So forgive me if I don't buy this story that poor Jake and his buddies didn't know about Cassano's CDS business.

Also, there's this: let's just say, Jake, that you're telling the truth, that you don't know anything about this toxic portfolio. If that's the case, then why the fuck does anyone need to retain you at an exorbitant salary to help unwind that very portfolio? If these transactions aren't and never were your expertise, then where the hell is your value here?

When I spoke to Christine Pretto, the AIG spokeswoman, and asked about those bonuses, she said that AIG needed to retain people like you in order to take advantage of your "knowledge of these transactions." So if you don't have knowledge of these transactions, what are you being paid for? Your winning attitude?

Then there's the matter of Jake's other job offers. About that: It was apparent as early as last February that Cassano had basically destroyed not only the unit but perhaps AIG itself. The company announced over $11 billion in losses around that time.
****************************************
__Work request A__: According to the passage about AIG, how much in losses did the company announce around last February?
__Work request B__: Repeat everything in the passage about AIG from "Also, there's this: let's" down to "Your winning attitude?".

(Saved entries)
****************************************
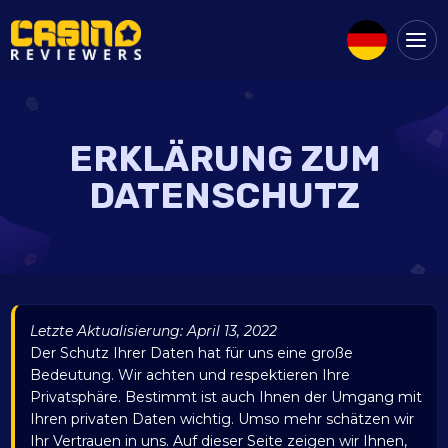
ERKLÄRUNG ZUM
DATENSCHUTZ
Letzte Aktualisierung: April 13, 2022
Der Schutz Ihrer Daten hat für uns eine große
Bedeutung. Wir achten und respektieren Ihre
Privatsphäre. Bestimmt ist auch Ihnen der Umgang mit
Ihren privaten Daten wichtig. Umso mehr schätzen wir
Ihr Vertrauen in uns. Auf dieser Seite zeigen wir Ihnen,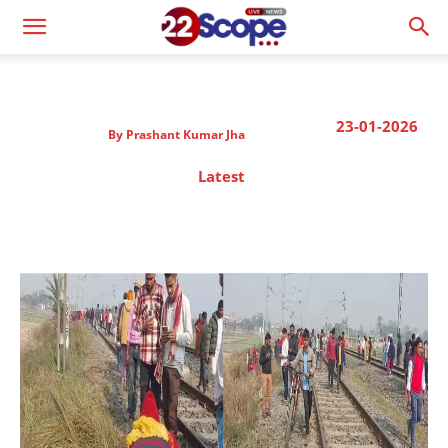
23-01-2026
By
Prashant Kumar Jha
Latest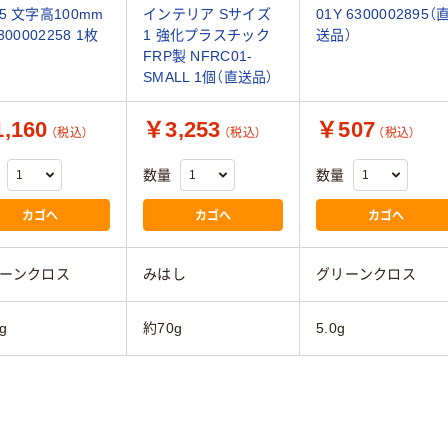
5 文字高100mm
インテリア Sサイズ
01Y 6300002895（
300002258 1枚
1 強化プラスチック
送品）
FRP製 NFRC01-
SMALL 1個（直送品）
,160
￥3,253
￥507
（税込）
（税込）
（税込）
数量
数量
カゴへ
カゴへ
カゴへ
ーンクロス
みはし
グリーンクロス
g
約70g
5.0g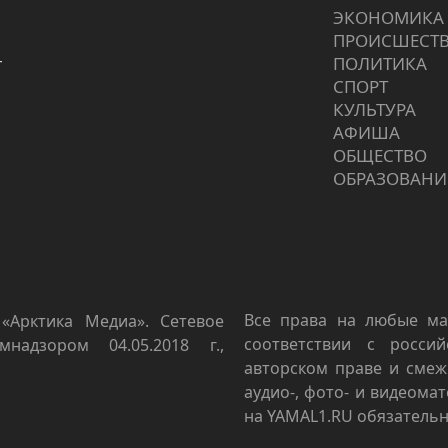
ЭКОНОМИКА
ПРОИCШЕСТ
г
ПОЛИТИКА
СПОРТ
КУЛЬТУРА
АФИША
ОБЩЕСТВО
ОБРАЗОВАНИ
Все права на любые ма
«Арктика Медиа». Сетевое
соответствии с росси
мнадзором 04.05.2018 г.,
авторском праве и смеж
аудио-, фото- и видеома
на YAMAL1.RU обязательн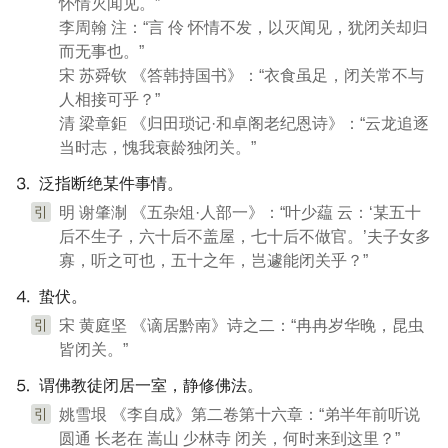
怀情灭闻见。”
李周翰 注：“言 伶 怀情不发，以灭闻见，犹闭关却归
而无事也。”
宋 苏舜钦 《答韩持国书》：“衣食虽足，闭关常不与
人相接可乎？”
清 梁章鉅 《归田琐记·和卓阁老纪恩诗》：“云龙追逐
当时志，愧我衰龄独闭关。”
⒊ 泛指断绝某件事情。
引
明 谢肇淛 《五杂俎·人部一》：“叶少藴 云：‘某五十
后不生子，六十后不盖屋，七十后不做官。’夫子女多
寡，听之可也，五十之年，岂遽能闭关乎？”
⒋ 蛰伏。
引
宋 黄庭坚 《谪居黔南》诗之二：“冉冉岁华晚，昆虫
皆闭关。”
⒌ 谓佛教徒闭居一室，静修佛法。
引
姚雪垠 《李自成》第二卷第十六章：“弟半年前听说
圆通 长老在 嵩山 少林寺 闭关，何时来到这里？”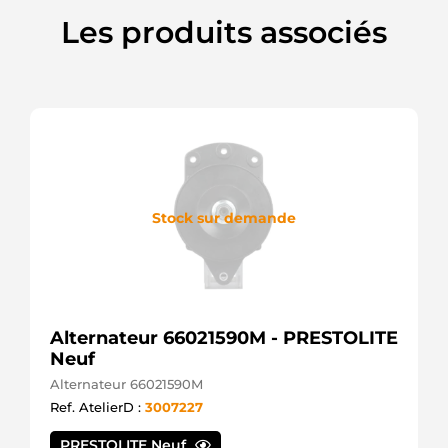
Les produits associés
Stock sur demande
Alternateur 66021590M - PRESTOLITE
Neuf
Alternateur 66021590M
Ref. AtelierD :
3007227
PRESTOLITE Neuf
****************************************
__Output A__: Over $11 billion.

__Output B__:
Also, there's this: let's just say, Jake, that you're telling the truth, that you don't know anything about this toxic portfolio. If that's the case, then why the fuck does anyone need to retain you at an exorbitant salary to help unwind that very portfolio? If these transactions aren't and never were your expertise, then where the hell is your value here?

When I spoke to Christine Pretto, the AIG spokeswoman, and asked about those bonuses, she said that AIG needed to retain people like you in order to take advantage of your "knowledge of these transactions." So if you don't have knowledge of these transactions, what are you being paid for? Your winning attitude?